- _Passage cité_
Le processus de décalcification est complexe et encore mal connu. Il peut produire un dépôt sédimentaire constitué de fossiles issus de l’érosion de différentes brèches qui ne sont pas toujours contemporaines. Il est parfois difficile d’identifier la provenance des fossiles issus des sédiments décalcifiés et de les attribuer à une brèche en particulier. Le remaniement provoque quantité de processus taphonomiques différents comme la compaction, la bioturbation et/ou l’hydroturbation (De Ruiter et al., 2009). Dans la majorité des cas, lorsque l’analyse du dépôt ne montre aucun diachronisme, un dépôt décalcifié est considéré comme un ensemble homogène (Kuman & Clarke, 2000).
En ce qui concerne le site de Cooper’s D, deux zones de dépôts ont été identifiées (Fig. 2): Cooper’s D Est et Ouest, qui correspondent à deux parties distinctes de la grotte comprenant des dépôts calcifiées et décalcifiés (Berger et al., 2003 ; De Ruiter et al., 2009). Les relations stratigraphiques entre les deux dépôts indiquent que Cooper’s D Ouest est plus ancien que Cooper’s D Est. L’ensemble repose sur un sol dolomitique sur lequel plusieurs formes de spéléothèmes ont été formées avant l’ouverture de la grotte. Le dépôt Ouest correspond à la majeure partie inférieure de la séquence, composée de sable fin et comporte une abondance de restes de micromammifères. La brèche forme un cône d’accumulation caractéristique des dépôts de grotte issus d’une ouverture verticale ou subverticale. Le dépôt est séparé en deux par un mince plancher stalagmitique. La présence de différents spéléothèmes au sein de ce dépôt comme les stalagmites, les coulées ou les planchers stalagmitiques, ainsi que la faible proportion de clastes dolomitiques provenant de l’effondrement du toit, indiquent que ce dépôt a été formé au sein d’une grotte relativement bien fermée. Le dépôt de Cooper’s D Est est plus grossier, avec la présence de claste supérieur à 50 cm, mais présente également une forme en cône. Le dépôt est recouvert par de nombreux clastes issus de l’effondrement du toit, dont de la dolomite et des spéléothèmes. Une fine couche de plancher stalagmitique, qui est la même que celle du dépôt ouest, sépare également la brèche en deux (De Ruiter et al., 2009). Le matériel osseux est plus ou moins aligné horizontalement avec le sédiment, mais aucune orientation préférentielle n’est observée pour les clastes dolomitiques ou de chert.

- _Consigne_
Réécrivez le segment du passage cité allant de « Le processus de » jusqu'à « (Kuman & Clarke, 2000). », en remplaçant « fossiles » par « vestiges ».

- _Données fournies_
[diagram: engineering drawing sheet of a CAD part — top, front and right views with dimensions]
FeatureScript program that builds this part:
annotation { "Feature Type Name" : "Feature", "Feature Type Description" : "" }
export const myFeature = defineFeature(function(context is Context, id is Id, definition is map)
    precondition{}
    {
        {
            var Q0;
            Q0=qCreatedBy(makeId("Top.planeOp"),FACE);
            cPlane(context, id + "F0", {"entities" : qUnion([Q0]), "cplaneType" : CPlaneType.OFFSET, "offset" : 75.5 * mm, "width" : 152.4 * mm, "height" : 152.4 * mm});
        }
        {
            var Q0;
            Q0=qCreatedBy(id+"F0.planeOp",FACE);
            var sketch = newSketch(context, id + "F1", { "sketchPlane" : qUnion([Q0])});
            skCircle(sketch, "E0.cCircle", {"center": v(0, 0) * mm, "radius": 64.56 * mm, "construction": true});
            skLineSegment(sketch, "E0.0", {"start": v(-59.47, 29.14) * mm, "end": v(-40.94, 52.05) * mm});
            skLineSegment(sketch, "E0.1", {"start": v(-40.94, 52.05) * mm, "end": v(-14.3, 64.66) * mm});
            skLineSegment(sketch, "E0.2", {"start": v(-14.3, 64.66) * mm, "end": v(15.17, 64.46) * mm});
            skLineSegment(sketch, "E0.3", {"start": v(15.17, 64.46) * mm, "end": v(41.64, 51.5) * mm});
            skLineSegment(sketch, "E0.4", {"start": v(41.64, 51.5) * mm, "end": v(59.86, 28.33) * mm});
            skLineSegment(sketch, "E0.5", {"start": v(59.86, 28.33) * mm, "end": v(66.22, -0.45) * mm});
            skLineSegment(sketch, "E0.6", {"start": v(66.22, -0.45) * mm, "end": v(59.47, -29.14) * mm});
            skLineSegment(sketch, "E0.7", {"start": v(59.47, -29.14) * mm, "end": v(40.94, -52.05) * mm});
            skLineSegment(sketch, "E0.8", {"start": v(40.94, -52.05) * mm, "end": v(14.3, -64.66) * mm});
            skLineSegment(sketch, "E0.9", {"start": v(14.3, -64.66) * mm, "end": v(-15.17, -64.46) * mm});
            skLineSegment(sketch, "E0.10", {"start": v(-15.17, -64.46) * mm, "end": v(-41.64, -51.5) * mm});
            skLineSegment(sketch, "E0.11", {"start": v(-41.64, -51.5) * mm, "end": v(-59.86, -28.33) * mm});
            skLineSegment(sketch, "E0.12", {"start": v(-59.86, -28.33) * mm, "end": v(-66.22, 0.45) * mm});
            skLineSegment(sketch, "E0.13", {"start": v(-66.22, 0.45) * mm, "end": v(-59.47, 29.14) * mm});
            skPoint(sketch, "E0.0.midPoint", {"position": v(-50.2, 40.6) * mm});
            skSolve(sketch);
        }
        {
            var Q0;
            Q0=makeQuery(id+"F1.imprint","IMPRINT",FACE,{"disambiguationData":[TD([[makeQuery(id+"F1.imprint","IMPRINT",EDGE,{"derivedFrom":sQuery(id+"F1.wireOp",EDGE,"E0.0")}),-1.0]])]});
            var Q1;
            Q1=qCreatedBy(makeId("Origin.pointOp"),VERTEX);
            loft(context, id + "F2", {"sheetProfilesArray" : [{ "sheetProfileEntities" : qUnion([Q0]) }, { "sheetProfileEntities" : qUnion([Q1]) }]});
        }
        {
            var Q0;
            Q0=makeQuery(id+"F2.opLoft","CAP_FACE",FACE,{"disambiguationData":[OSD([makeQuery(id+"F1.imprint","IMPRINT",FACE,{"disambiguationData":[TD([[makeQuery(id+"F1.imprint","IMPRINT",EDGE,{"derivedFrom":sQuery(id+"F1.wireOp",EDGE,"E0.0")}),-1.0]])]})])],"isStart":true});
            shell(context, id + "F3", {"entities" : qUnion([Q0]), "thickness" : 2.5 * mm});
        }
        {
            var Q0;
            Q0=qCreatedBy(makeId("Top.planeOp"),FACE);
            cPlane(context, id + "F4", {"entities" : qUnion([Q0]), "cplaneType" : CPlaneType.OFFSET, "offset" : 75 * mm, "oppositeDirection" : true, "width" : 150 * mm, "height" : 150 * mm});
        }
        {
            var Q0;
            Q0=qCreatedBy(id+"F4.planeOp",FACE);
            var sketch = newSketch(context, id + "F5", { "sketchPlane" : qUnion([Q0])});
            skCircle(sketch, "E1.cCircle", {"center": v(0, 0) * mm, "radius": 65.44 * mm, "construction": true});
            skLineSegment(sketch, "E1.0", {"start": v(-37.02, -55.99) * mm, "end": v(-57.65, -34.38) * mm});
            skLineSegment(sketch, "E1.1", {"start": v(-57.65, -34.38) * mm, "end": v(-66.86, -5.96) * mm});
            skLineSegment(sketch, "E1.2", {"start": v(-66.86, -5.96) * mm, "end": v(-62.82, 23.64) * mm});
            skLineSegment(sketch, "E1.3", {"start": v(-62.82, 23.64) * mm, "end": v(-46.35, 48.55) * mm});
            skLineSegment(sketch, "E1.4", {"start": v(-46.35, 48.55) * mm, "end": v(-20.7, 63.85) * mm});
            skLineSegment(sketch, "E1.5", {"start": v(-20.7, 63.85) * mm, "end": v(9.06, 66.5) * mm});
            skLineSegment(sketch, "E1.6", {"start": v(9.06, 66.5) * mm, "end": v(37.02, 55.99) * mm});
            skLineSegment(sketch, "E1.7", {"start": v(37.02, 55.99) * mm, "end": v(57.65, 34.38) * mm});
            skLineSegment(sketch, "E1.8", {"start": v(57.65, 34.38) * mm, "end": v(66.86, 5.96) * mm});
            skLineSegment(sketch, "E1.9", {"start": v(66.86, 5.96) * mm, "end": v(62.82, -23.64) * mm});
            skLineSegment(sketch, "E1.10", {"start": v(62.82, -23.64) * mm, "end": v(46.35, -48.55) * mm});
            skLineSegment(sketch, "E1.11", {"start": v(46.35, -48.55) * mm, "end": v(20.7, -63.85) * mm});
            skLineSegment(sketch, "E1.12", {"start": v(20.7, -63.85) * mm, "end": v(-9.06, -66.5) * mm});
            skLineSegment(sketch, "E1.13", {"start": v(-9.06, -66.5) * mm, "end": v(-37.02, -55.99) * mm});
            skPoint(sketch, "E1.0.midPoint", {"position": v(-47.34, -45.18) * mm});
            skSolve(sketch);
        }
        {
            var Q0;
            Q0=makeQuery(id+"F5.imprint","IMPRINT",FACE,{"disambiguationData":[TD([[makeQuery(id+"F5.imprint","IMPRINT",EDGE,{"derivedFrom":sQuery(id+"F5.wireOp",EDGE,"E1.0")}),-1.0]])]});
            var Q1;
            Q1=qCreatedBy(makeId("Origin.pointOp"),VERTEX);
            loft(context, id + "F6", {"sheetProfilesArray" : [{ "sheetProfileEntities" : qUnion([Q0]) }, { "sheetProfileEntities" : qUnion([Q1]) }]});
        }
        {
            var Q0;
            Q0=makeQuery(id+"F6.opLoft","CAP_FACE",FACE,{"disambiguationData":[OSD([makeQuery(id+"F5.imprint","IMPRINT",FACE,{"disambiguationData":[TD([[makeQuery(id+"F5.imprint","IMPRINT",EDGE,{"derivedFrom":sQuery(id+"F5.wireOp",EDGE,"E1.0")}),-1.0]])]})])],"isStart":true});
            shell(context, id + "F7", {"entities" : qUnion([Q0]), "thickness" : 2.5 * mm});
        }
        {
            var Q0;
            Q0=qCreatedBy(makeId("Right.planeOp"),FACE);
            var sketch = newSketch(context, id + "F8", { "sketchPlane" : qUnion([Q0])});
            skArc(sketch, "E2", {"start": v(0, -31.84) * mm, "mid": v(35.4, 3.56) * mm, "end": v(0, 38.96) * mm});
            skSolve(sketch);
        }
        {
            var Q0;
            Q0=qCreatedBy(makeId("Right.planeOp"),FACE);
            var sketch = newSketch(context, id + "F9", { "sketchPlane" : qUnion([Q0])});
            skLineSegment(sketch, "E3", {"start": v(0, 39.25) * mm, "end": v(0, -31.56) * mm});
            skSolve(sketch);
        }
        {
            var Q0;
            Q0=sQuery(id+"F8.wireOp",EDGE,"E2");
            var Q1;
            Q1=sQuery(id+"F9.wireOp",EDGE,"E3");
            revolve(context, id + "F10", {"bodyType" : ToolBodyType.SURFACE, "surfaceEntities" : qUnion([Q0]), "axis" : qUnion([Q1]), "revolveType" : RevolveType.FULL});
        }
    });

- _Réponse_
Le processus de décalcification est complexe et encore mal connu. Il peut produire un dépôt sédimentaire constitué de vestiges issus de l’érosion de différentes brèches qui ne sont pas toujours contemporaines. Il est parfois difficile d’identifier la provenance des vestiges issus des sédiments décalcifiés et de les attribuer à une brèche en particulier. Le remaniement provoque quantité de processus taphonomiques différents comme la compaction, la bioturbation et/ou l’hydroturbation (De Ruiter et al., 2009). Dans la majorité des cas, lorsque l’analyse du dépôt ne montre aucun diachronisme, un dépôt décalcifié est considéré comme un ensemble homogène (Kuman & Clarke, 2000).